Because his role – he’s a dignitary. He’s a diplomat. He’s the governor. He had people come every day – about a hundred and fifty – for lunch, or dinner, or something. And he said, “I can tax the people. That’s my right. But out of my own pocket I did it, because they can’t handle it.”
And then, notice where his focus is. He says – here’s a prayer – “Remember me with favor, O my God, for all I have done for these people.” That’s why he had courage.
Now, in your notes – here’s what I want you to get. Why was he so effective? Just jot down, “His example.” He walked his talk. So, for some of us the first application is not what we say. It’s, we need to walk our own talk.
The second thing that gave him moral authority was his courage.
He cared enough to confront. He got mad! But he got mad under control. He didn’t compromise. That’s what’s killing us. It’s killing families. It kills denominations. It kills small groups. It kills people in the workplace. You’re a follower of Christ; don’t compromise.
Third, his love. The people mattered to him. Well, how much? Well, if I would look at the P&L statement for Nehemiah, “Nehemiah, where is your money going?” Because that always tells you where your heart is. Well, out of his own pocket, for twelve years, here’s the money. “I paid for this. I handled that. I made some loans.”
Where your time goes, and where your money goes, and where your energy goes – you can think whatever you want about what matters. That’s what matters.
Nehemiah loved people. And he loved them not to the point where he did a little something that made him appear that he was loving. He did things that cost.
Finally, his integrity. He feared God. Life verse for me on this one is Proverbs 29:25, “The fear of man is a snare.” And we’re all afraid. We’re all people pleasers, to some level. But at the end of the day, Nehemiah said, “I’d rather be afraid of God, and not doing what He wants me to do, than afraid of what people think.”

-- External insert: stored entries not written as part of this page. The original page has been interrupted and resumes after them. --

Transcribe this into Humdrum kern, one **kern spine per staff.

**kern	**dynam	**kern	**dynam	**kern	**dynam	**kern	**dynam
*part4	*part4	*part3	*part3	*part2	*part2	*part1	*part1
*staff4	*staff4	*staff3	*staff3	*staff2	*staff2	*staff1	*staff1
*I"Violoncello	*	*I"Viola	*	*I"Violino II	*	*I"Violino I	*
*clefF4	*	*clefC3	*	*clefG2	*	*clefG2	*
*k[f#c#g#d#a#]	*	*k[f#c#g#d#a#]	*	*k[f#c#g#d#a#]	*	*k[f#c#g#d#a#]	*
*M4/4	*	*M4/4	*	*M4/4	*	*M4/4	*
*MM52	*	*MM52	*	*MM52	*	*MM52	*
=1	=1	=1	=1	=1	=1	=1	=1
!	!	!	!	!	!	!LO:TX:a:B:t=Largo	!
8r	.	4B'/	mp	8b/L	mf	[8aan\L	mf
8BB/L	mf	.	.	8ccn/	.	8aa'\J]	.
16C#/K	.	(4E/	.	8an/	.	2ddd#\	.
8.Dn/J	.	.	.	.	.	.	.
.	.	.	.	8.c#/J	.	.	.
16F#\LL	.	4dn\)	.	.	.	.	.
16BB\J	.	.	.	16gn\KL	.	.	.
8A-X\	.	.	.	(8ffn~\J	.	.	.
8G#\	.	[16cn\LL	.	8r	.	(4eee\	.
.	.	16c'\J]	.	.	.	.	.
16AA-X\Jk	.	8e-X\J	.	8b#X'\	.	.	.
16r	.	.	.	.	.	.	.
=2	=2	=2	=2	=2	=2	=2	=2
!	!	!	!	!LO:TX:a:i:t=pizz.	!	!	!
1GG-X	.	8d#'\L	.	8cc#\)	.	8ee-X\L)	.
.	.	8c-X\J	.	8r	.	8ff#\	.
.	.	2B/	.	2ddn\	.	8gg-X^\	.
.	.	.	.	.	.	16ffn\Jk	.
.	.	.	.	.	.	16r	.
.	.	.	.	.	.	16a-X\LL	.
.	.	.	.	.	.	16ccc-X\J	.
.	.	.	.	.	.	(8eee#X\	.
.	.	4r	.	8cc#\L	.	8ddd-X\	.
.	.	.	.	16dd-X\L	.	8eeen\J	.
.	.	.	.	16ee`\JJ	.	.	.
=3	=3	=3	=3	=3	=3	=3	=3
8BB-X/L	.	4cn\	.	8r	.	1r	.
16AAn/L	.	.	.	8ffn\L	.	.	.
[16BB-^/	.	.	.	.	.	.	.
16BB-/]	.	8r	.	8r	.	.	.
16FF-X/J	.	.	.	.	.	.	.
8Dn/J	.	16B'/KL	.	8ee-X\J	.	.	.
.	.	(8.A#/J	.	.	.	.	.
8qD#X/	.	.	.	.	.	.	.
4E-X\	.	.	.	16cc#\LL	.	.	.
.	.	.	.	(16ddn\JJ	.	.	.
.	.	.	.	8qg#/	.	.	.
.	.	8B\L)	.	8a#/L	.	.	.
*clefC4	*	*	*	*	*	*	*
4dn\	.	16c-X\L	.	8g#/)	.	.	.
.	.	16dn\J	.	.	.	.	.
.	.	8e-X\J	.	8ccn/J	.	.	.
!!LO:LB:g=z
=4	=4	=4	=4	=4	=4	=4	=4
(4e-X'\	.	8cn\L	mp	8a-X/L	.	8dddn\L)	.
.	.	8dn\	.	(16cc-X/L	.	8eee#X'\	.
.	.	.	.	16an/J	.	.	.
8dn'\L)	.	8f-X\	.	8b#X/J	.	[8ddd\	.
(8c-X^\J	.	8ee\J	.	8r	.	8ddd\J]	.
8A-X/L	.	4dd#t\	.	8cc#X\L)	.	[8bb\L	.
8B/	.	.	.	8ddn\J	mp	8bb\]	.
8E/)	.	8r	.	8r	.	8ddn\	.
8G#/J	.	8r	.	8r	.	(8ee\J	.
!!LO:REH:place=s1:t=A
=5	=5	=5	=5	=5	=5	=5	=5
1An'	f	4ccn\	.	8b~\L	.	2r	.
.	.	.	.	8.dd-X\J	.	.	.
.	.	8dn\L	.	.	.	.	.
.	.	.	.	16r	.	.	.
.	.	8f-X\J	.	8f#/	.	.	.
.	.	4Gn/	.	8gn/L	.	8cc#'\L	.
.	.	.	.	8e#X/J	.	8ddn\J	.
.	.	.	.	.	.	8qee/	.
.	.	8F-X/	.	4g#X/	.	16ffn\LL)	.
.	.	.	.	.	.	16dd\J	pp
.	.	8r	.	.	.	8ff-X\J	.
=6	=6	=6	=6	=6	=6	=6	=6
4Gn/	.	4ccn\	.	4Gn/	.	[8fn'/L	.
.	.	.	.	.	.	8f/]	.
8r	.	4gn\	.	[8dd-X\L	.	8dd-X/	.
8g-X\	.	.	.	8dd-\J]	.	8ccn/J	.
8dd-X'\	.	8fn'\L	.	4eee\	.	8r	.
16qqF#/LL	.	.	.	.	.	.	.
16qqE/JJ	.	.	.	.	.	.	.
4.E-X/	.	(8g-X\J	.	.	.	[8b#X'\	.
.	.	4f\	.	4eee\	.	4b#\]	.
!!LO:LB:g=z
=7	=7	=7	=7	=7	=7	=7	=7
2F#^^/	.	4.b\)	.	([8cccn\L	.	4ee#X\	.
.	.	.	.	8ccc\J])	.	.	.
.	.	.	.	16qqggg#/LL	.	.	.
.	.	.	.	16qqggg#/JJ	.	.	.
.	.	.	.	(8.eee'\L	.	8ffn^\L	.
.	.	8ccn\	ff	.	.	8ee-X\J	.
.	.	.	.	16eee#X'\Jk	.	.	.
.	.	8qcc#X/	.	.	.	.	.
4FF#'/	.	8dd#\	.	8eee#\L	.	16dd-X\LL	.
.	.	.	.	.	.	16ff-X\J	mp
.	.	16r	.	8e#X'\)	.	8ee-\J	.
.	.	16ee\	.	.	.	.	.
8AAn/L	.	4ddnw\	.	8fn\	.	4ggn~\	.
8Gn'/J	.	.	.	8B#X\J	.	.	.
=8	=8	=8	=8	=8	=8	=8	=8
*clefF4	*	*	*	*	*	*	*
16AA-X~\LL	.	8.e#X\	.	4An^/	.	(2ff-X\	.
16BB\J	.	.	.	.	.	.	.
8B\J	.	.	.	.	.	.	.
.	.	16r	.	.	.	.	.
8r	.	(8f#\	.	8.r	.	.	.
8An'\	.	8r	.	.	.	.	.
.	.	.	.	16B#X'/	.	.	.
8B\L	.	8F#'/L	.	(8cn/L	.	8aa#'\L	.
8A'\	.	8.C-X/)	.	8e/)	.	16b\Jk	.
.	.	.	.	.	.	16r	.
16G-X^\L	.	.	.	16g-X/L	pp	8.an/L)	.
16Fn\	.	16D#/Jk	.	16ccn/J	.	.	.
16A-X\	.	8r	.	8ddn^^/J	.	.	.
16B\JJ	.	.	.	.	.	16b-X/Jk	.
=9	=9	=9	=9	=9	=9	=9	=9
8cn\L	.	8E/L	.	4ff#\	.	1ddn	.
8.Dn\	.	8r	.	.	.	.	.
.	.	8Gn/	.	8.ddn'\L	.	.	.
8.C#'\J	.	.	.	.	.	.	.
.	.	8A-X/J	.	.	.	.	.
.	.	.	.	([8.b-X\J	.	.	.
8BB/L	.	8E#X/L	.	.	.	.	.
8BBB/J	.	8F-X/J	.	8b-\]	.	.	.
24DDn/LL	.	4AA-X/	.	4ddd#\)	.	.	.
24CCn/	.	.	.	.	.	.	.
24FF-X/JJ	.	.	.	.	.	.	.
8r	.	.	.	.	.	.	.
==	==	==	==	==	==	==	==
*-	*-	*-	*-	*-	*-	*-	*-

And so, in summary, the leverage of your life is what gives weight to your words. It’s your life. And by the way, perfection? Absolutely not. But your life, your authenticity, you live it out. And something happens in the heart, in the soul of your children, and your friends, and the people in your small group, as you blaze a trail, and you’re a Nehemiah. We spur one another on to love, and to good works, and other people realize, I want to be like you. I want to walk with God like you. It’s contagious. That’s how great things get done.
This is the last prayer, on earth, of Jesus. And He says, “Father, this is My prayer, that these followers of Mine could be one, even as We are one. I want people to hear, not just these present disciples or followers, but the disciples that will hear and believe from them,” which is all of us, in the last two thousand years. “I long for them to have a unity, and a connectedness, and an authenticity with one another that, when they see how they treat one another, and how truthful they are, and how pure they are, and how authentic they are, they will then know that the Father has sent Me.”
And so, Father, I know it requires courage. I know that as Your Spirit speaks there are people going, Oh my lands, what does this mean? What do I need to do? And so, before we move on, can I just ask you to stop? Stop in your tracks and just ask the Spirit of God to whisper clearly, What’s my next step? Tell Him you want to obey. Accept His forgiveness. Ask for courage.